The prediction is contained in Nico Asset Managers Monthly Economic Report for January 2025.
The prediction cements the narrative that the current black market rate of above K3000 to the dollar is highly speculative.
“The Economist Intelligence Unit (EIU) forecast that the Kwacha will continue to depreciate gradually over the forecast period, reaching K1,866:$1 by the end of 2025 and K2,722:$1 by the end of 2029, in line with IMF guidance and reflecting the paucity of the foreign-exchange reserves (which we forecast will remain low in 2025-26, at an average of 0.9 months of import cover, before rising to 1.8 months by the end of 2029).
“By 2029, the kwacha will be trading closer to its fair value, with a narrower spread between the official and parallel-market rates, reflecting the achievement of the policy goal of exchange-rate flexibility, coupled with lower inflation,” the report reads.
It says, owing to persistent shortages of hard currency and speculation, the spread between the formal exchange rate in January 2025 stood at K1,751.00:$1 (in Telegraphic Transfer sell), and the informal market exchange rate of K3,000:$1 continues to widen.
It adds that the Reserve Bank of Malawi (RBM) continues to conduct the Authorised Dealer Banks’ auctions to determine the real value of the Kwacha on the market.
“Foreign currency inflows are currently being used to cover the backlog of payments for key commodities such as fuel, fertiliser, and pharmaceuticals. The country currently relies on donor inflows and grants because of its consistently weak balance of payments status.
“Owing to consistent current account deficits and growing import demand, imbalances in the foreign currency supply and demand have caused acute shortages on the market,” the report says.
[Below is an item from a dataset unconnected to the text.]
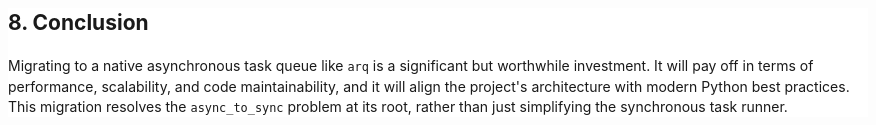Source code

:## 8. Conclusion

Migrating to a native asynchronous task queue like `arq` is a significant but worthwhile investment. It will pay off in terms of performance, scalability, and code maintainability, and it will align the project's architecture with modern Python best practices. This migration resolves the `async_to_sync` problem at its root, rather than just simplifying the synchronous task runner.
RBM Director of Public Relations Boston Maliketi Banda said the Central Bank monitors various forecasts and analyses from reputable institutions, including the EIU.
“While we acknowledge the EIU’s prediction, we emphasise that exchange rate forecasting is inherently uncertain due to factors like global economic trends, commodity prices, and domestic economic policies.
“As such, while acknowledging this forecast, we caution against speculating on the exchange rate on the basis of any forecast due to the associated inherent uncertainty,” Banda said.
The RBM spokesperson noted that the central bank is working to address the underlying issues driving this disparity, including the illegal speculative trading of forex.
“The current outturn also reflects the ongoing lean period, but we expect an improved foreign exchange position and a narrowing of this disparity following the commencement of the agricultural marketing season and continued implementation of interventions,” Banda said.
Briefing reporters in Lilongwe on Friday, RBM Governor Macdonald Mafuta Mwale said the central bank has discovered and confirmed that Malawi receives a lot of forex, enough to sustain our economic endeavors from all sources that include export proceeds, diaspora remittances, NGO receipts and donor disbursements both through project financing and budget support.
According to Mafuta Mwale, with proper a foreign exchange management system, Malawi could not have experienced the high inflation rates, low forex reserves and difficulties in financing the importation of our strategic commodities such as fuel, fertiliser and pharmaceutical commodities.
He noted that devaluation is not a solution to Malawi’s forex problems.
The RBM Chief said, rather than depreciating the currency, Malawi needs to go down to work to produce for it and export to increase forex supply.